### WHAT NEEDS TO BE DONE:
Every line of the listing below should be written out exactly, minus its images.

### RECORDS PROVIDED:
⁂

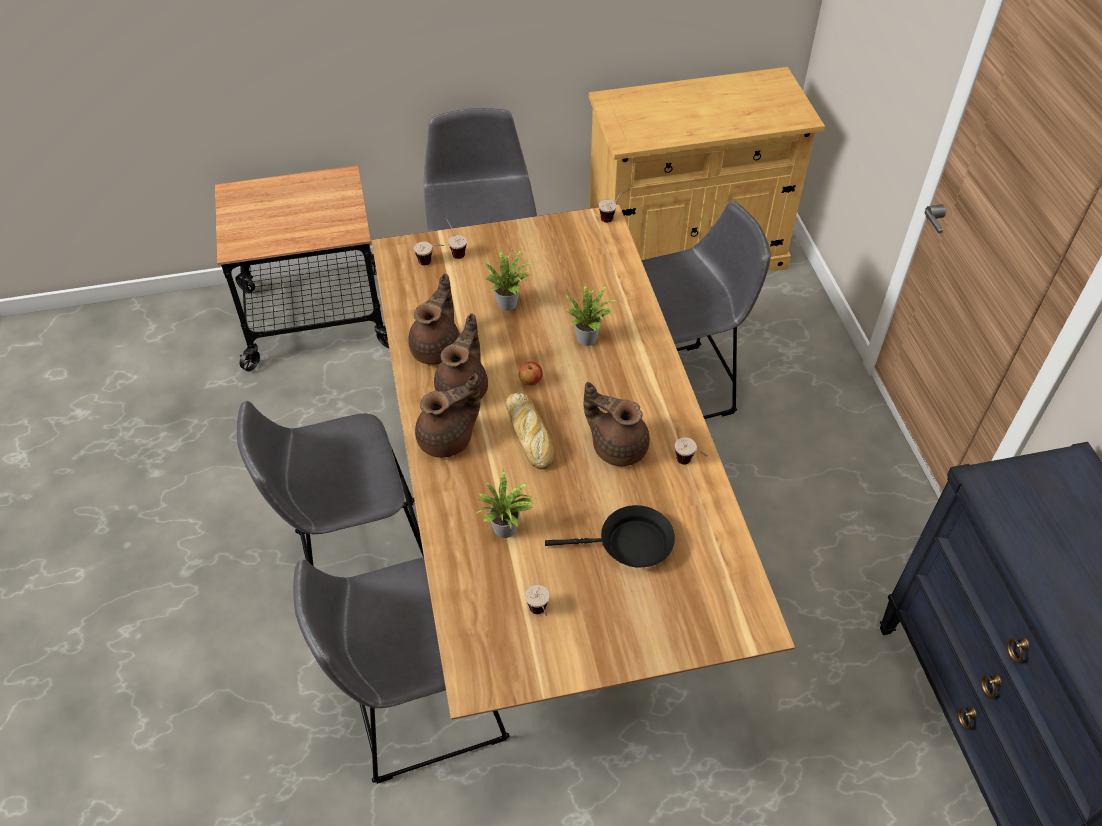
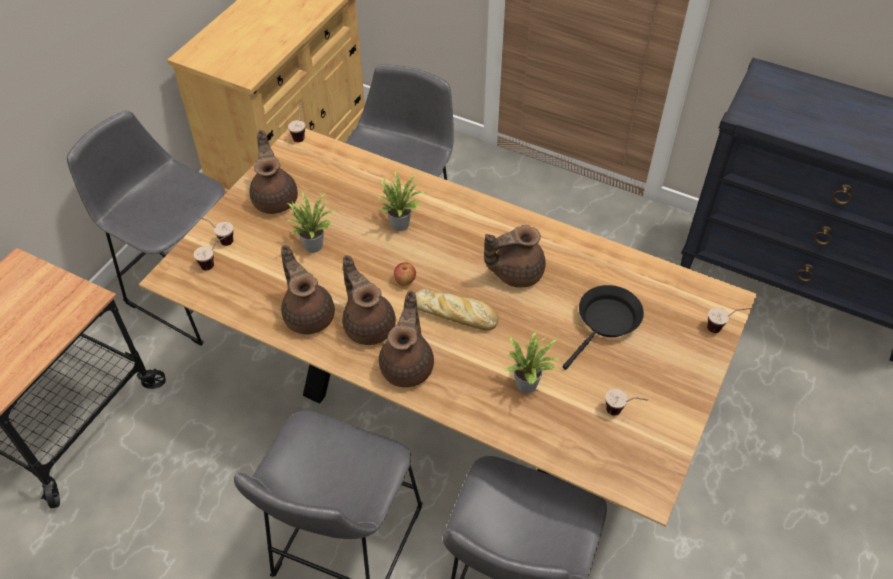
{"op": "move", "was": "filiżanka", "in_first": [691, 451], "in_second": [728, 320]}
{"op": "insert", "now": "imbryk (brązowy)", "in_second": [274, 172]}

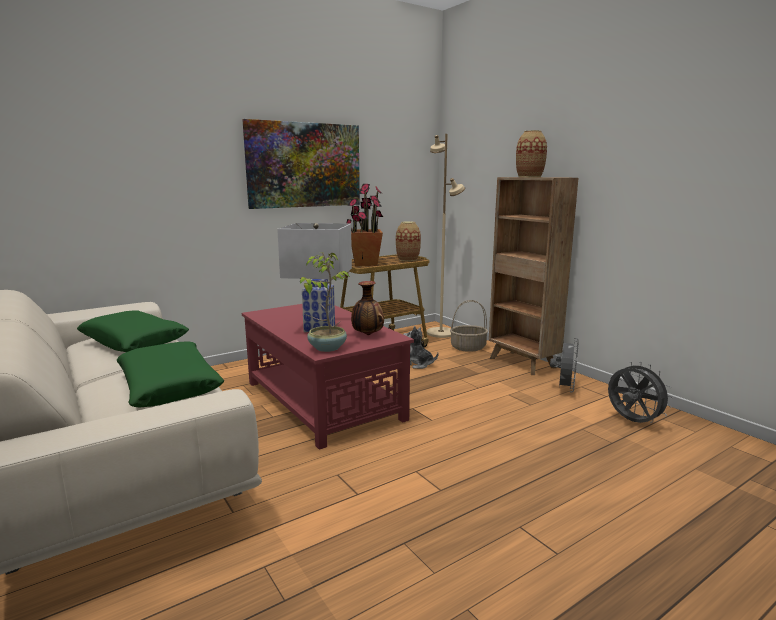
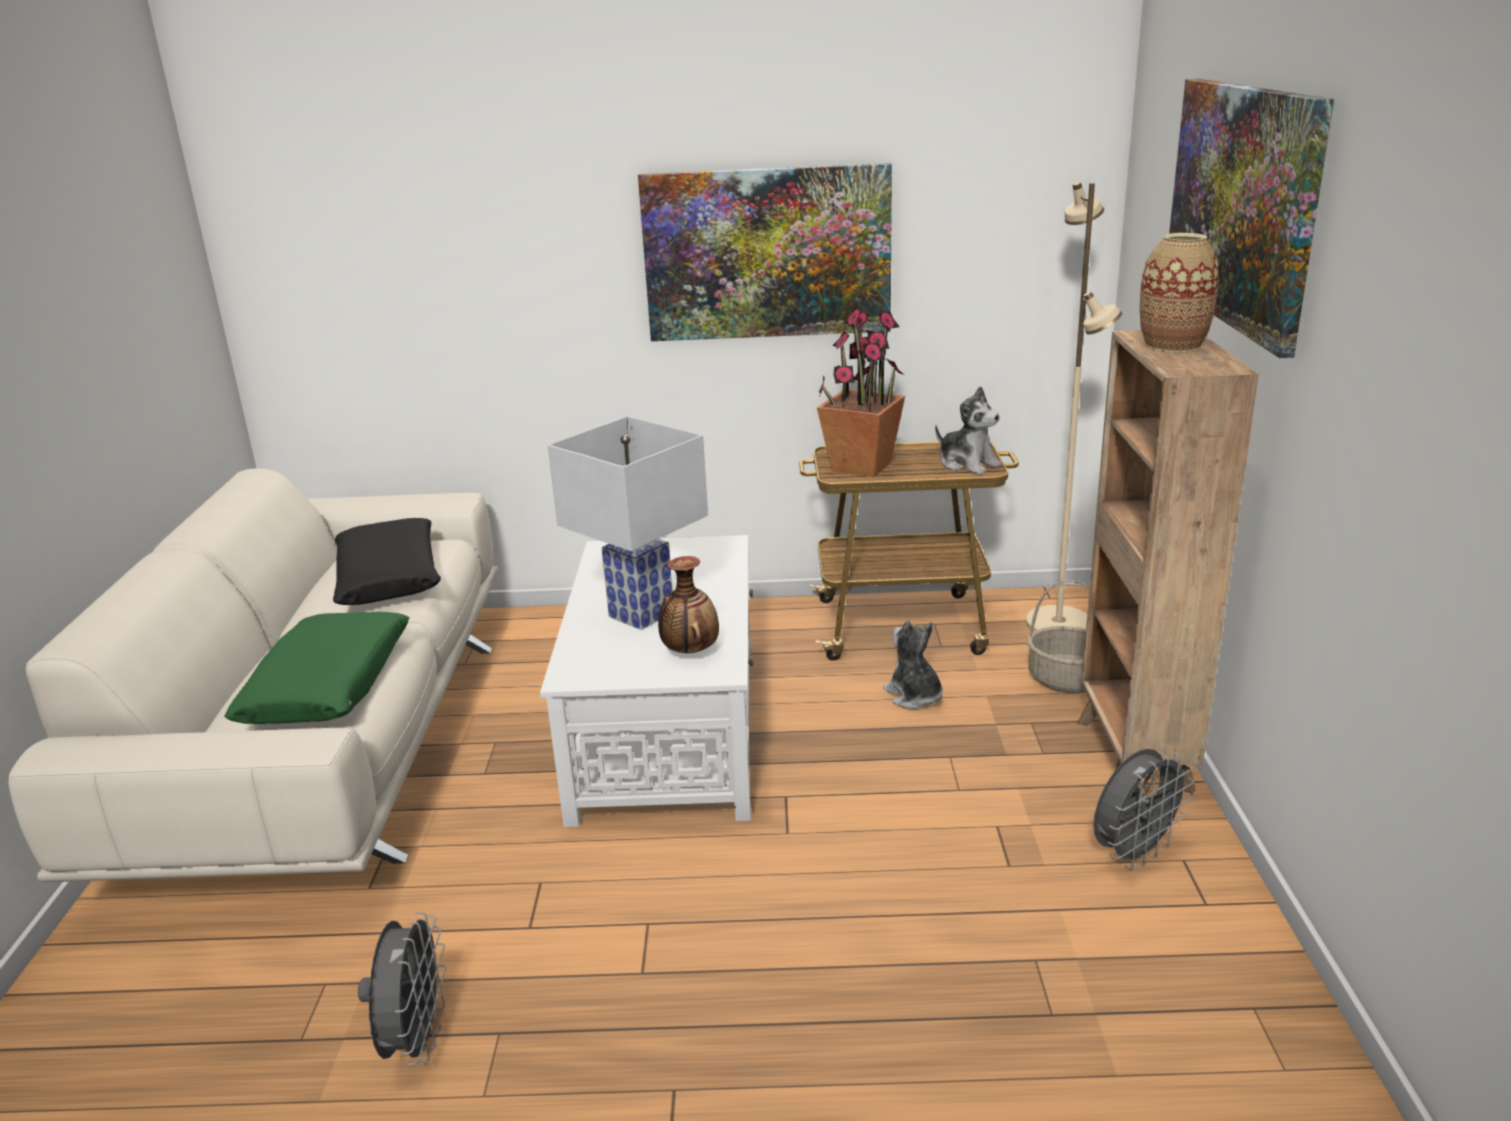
{"op": "replace", "was": "wazon", "now": "pluszak", "in_first": [408, 241], "in_second": [968, 430]}
{"op": "delete", "was": "roślina doniczkowa", "in_first": [325, 302]}
{"op": "recolor", "was": "ława (czerwony)", "now": "ława (biały)", "in_first": [328, 377], "in_second": [647, 681]}
{"op": "recolor", "was": "poduszka (zielony)", "now": "poduszka (czarny)", "in_first": [133, 331], "in_second": [387, 561]}
{"op": "move", "was": "wentylator (szary)", "in_first": [640, 392], "in_second": [402, 989]}
{"op": "insert", "now": "obraz", "in_second": [1251, 218]}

⁂

### ANSWER BOX:
{"op": "move", "was": "filiżanka", "in_first": [691, 451], "in_second": [728, 320]}
{"op": "insert", "now": "imbryk (brązowy)", "in_second": [274, 172]}

{"op": "replace", "was": "wazon", "now": "pluszak", "in_first": [408, 241], "in_second": [968, 430]}
{"op": "delete", "was": "roślina doniczkowa", "in_first": [325, 302]}
{"op": "recolor", "was": "ława (czerwony)", "now": "ława (biały)", "in_first": [328, 377], "in_second": [647, 681]}
{"op": "recolor", "was": "poduszka (zielony)", "now": "poduszka (czarny)", "in_first": [133, 331], "in_second": [387, 561]}
{"op": "move", "was": "wentylator (szary)", "in_first": [640, 392], "in_second": [402, 989]}
{"op": "insert", "now": "obraz", "in_second": [1251, 218]}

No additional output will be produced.